Source data —
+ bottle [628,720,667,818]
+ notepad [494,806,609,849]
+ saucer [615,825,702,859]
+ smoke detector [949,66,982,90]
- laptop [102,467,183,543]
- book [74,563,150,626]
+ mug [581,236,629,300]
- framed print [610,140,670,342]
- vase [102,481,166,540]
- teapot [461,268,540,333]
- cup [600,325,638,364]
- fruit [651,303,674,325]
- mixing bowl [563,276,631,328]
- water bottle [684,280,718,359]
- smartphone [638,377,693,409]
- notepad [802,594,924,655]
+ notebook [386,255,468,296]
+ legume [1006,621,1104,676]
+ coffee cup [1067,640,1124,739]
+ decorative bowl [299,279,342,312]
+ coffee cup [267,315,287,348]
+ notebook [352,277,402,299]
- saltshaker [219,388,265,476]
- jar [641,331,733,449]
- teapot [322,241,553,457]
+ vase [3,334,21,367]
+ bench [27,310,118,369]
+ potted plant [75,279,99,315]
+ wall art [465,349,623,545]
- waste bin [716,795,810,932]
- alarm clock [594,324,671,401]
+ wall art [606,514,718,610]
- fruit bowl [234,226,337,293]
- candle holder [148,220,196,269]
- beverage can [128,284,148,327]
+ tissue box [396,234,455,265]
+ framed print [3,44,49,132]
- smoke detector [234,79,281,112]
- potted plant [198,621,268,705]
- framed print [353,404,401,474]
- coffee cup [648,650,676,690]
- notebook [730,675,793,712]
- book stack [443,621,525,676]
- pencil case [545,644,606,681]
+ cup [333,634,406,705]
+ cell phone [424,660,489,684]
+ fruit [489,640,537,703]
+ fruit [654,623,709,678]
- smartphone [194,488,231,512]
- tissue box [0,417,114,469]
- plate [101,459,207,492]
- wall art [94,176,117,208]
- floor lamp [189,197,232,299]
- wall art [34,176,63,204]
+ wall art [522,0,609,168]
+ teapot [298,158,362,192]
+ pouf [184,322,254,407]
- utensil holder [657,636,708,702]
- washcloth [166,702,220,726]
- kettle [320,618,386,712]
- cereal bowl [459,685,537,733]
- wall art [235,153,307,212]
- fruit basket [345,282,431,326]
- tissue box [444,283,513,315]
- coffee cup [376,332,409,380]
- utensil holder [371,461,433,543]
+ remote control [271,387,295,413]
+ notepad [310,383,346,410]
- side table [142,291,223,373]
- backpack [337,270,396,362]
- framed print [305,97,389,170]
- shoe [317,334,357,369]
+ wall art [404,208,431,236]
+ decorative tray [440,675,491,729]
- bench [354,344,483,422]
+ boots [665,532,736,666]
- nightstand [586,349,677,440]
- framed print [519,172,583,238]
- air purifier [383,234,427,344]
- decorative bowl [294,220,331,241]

Exercise aim —
Retype the data exactly.

Expected output —
+ bottle [628,720,667,818]
+ notepad [494,806,609,849]
+ saucer [615,825,702,859]
+ smoke detector [949,66,982,90]
- laptop [102,467,183,543]
- book [74,563,150,626]
+ mug [581,236,629,300]
- framed print [610,140,670,342]
- vase [102,481,166,540]
- teapot [461,268,540,333]
- cup [600,325,638,364]
- fruit [651,303,674,325]
- mixing bowl [563,276,631,328]
- water bottle [684,280,718,359]
- smartphone [638,377,693,409]
- notepad [802,594,924,655]
+ notebook [386,255,468,296]
+ legume [1006,621,1104,676]
+ coffee cup [1067,640,1124,739]
+ decorative bowl [299,279,342,312]
+ coffee cup [267,315,287,348]
+ notebook [352,277,402,299]
- saltshaker [219,388,265,476]
- jar [641,331,733,449]
- teapot [322,241,553,457]
+ vase [3,334,21,367]
+ bench [27,310,118,369]
+ potted plant [75,279,99,315]
+ wall art [465,349,623,545]
- waste bin [716,795,810,932]
- alarm clock [594,324,671,401]
+ wall art [606,514,718,610]
- fruit bowl [234,226,337,293]
- candle holder [148,220,196,269]
- beverage can [128,284,148,327]
+ tissue box [396,234,455,265]
+ framed print [3,44,49,132]
- smoke detector [234,79,281,112]
- potted plant [198,621,268,705]
- framed print [353,404,401,474]
- coffee cup [648,650,676,690]
- notebook [730,675,793,712]
- book stack [443,621,525,676]
- pencil case [545,644,606,681]
+ cup [333,634,406,705]
+ cell phone [424,660,489,684]
+ fruit [489,640,537,703]
+ fruit [654,623,709,678]
- smartphone [194,488,231,512]
- tissue box [0,417,114,469]
- plate [101,459,207,492]
- wall art [94,176,117,208]
- floor lamp [189,197,232,299]
- wall art [34,176,63,204]
+ wall art [522,0,609,168]
+ teapot [298,158,362,192]
+ pouf [184,322,254,407]
- utensil holder [657,636,708,702]
- washcloth [166,702,220,726]
- kettle [320,618,386,712]
- cereal bowl [459,685,537,733]
- wall art [235,153,307,212]
- fruit basket [345,282,431,326]
- tissue box [444,283,513,315]
- coffee cup [376,332,409,380]
- utensil holder [371,461,433,543]
+ remote control [271,387,295,413]
+ notepad [310,383,346,410]
- side table [142,291,223,373]
- backpack [337,270,396,362]
- framed print [305,97,389,170]
- shoe [317,334,357,369]
+ wall art [404,208,431,236]
+ decorative tray [440,675,491,729]
- bench [354,344,483,422]
+ boots [665,532,736,666]
- nightstand [586,349,677,440]
- framed print [519,172,583,238]
- air purifier [383,234,427,344]
- decorative bowl [294,220,331,241]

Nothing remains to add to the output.